◆ EXERCISE INSTRUCTIONS ◆
For this exercise, reproduce the entries below exactly, but only from the line containing "alfabéticas esto se" through the line containing "habilidades de una", both included.

··· DATA SHOWN ···

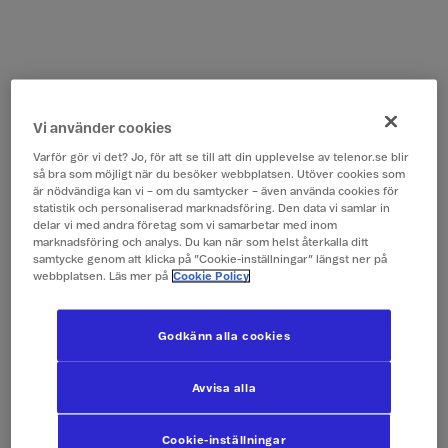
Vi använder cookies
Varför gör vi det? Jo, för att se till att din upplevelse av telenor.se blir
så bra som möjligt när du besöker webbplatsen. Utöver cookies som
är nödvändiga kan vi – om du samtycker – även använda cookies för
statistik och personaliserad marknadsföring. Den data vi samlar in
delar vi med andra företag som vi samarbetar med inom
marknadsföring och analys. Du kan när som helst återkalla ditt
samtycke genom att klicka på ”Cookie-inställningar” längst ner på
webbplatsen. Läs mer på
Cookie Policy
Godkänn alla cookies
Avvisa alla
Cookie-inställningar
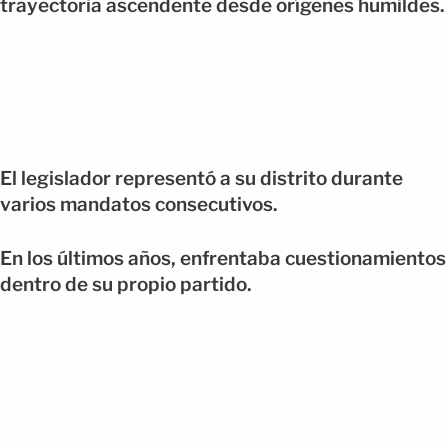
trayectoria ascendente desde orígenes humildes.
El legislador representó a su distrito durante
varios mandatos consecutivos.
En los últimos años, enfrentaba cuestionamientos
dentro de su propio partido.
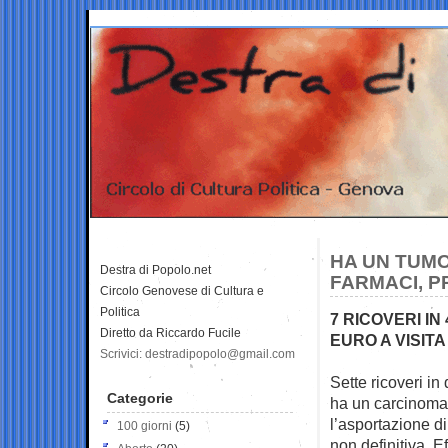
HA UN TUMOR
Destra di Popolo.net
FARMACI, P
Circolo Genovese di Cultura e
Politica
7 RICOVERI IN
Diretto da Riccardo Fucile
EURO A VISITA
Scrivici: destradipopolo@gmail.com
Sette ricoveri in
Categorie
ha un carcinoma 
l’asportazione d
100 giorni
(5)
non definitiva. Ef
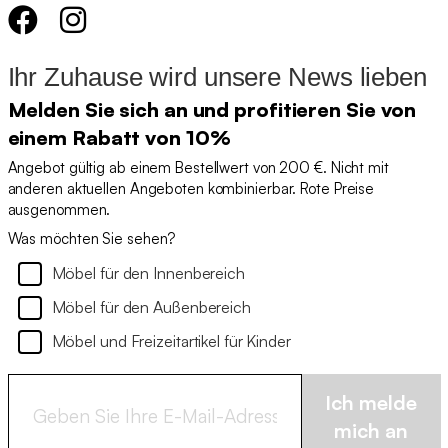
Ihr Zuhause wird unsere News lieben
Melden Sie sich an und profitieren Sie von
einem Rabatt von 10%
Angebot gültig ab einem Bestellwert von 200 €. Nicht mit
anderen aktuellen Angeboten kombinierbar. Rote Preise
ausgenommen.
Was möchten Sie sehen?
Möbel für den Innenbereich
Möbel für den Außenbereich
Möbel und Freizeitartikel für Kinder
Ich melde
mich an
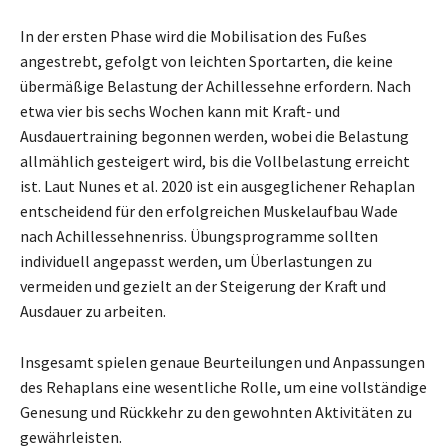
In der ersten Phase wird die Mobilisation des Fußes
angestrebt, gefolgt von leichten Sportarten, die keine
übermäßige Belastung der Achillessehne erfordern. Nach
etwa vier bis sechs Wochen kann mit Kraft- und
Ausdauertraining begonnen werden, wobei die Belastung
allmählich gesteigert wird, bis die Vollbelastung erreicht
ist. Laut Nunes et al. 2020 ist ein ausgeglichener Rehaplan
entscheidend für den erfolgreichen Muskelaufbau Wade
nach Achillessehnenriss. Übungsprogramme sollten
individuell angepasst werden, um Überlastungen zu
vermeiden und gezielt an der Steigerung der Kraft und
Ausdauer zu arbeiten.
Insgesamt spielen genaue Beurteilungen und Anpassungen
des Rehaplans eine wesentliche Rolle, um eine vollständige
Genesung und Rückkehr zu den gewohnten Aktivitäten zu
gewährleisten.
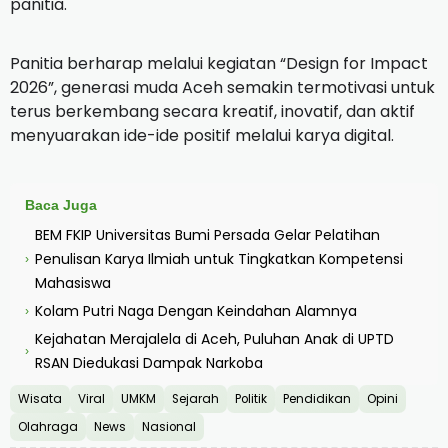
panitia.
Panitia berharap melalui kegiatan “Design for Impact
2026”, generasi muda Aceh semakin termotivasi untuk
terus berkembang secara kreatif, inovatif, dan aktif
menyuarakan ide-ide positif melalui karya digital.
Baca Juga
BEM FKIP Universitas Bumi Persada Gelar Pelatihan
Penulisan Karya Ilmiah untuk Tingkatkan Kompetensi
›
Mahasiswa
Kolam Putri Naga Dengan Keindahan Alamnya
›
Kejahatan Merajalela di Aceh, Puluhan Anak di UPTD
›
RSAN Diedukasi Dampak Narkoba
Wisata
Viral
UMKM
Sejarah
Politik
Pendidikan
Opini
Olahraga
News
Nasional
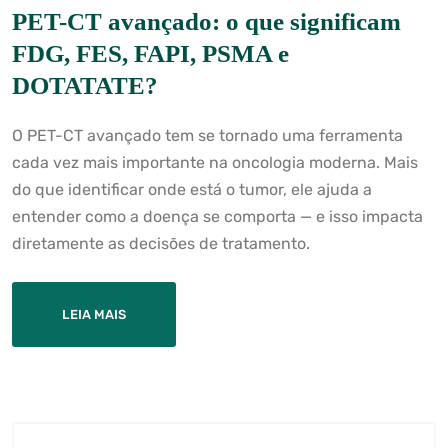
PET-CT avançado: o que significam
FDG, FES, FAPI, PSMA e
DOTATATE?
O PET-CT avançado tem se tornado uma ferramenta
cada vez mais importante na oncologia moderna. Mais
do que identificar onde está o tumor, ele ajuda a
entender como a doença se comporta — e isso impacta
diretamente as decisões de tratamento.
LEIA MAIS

···
··· DATA SHOWN ···

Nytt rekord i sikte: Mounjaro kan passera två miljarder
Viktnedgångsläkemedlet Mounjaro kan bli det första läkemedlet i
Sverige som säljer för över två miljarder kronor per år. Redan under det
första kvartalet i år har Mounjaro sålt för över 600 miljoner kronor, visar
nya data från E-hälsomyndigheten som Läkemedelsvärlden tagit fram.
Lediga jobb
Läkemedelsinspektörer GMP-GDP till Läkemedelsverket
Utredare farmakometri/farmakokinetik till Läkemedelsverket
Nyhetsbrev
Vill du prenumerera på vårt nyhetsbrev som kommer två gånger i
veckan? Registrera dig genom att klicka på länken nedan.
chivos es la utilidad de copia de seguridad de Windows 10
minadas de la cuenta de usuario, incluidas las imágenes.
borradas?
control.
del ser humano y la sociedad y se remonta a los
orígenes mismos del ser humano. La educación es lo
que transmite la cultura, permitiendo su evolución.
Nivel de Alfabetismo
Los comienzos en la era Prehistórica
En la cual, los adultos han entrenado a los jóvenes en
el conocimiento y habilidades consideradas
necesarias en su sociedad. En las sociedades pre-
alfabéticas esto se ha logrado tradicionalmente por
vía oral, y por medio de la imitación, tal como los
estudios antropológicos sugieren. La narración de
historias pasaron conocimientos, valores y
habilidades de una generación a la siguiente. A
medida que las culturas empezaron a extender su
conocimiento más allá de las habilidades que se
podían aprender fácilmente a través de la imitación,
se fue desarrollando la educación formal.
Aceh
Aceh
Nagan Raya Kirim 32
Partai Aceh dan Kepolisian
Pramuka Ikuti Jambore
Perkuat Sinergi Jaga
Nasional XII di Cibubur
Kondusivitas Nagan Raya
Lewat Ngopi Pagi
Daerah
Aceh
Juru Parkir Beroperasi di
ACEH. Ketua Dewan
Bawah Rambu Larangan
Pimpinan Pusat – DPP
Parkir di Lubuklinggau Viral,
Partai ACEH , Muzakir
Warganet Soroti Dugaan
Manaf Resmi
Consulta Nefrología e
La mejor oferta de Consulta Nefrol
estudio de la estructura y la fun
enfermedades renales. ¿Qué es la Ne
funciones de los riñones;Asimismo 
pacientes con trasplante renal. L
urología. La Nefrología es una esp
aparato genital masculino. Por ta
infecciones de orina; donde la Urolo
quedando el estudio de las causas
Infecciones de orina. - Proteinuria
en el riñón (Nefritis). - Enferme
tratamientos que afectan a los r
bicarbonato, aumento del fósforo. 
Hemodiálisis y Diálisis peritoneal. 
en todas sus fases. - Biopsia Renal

···

◆ THE COMPLETED TASK ◆
alfabéticas esto se ha logrado tradicionalmente por
vía oral, y por medio de la imitación, tal como los
estudios antropológicos sugieren. La narración de
historias pasaron conocimientos, valores y
habilidades de una generación a la siguiente. A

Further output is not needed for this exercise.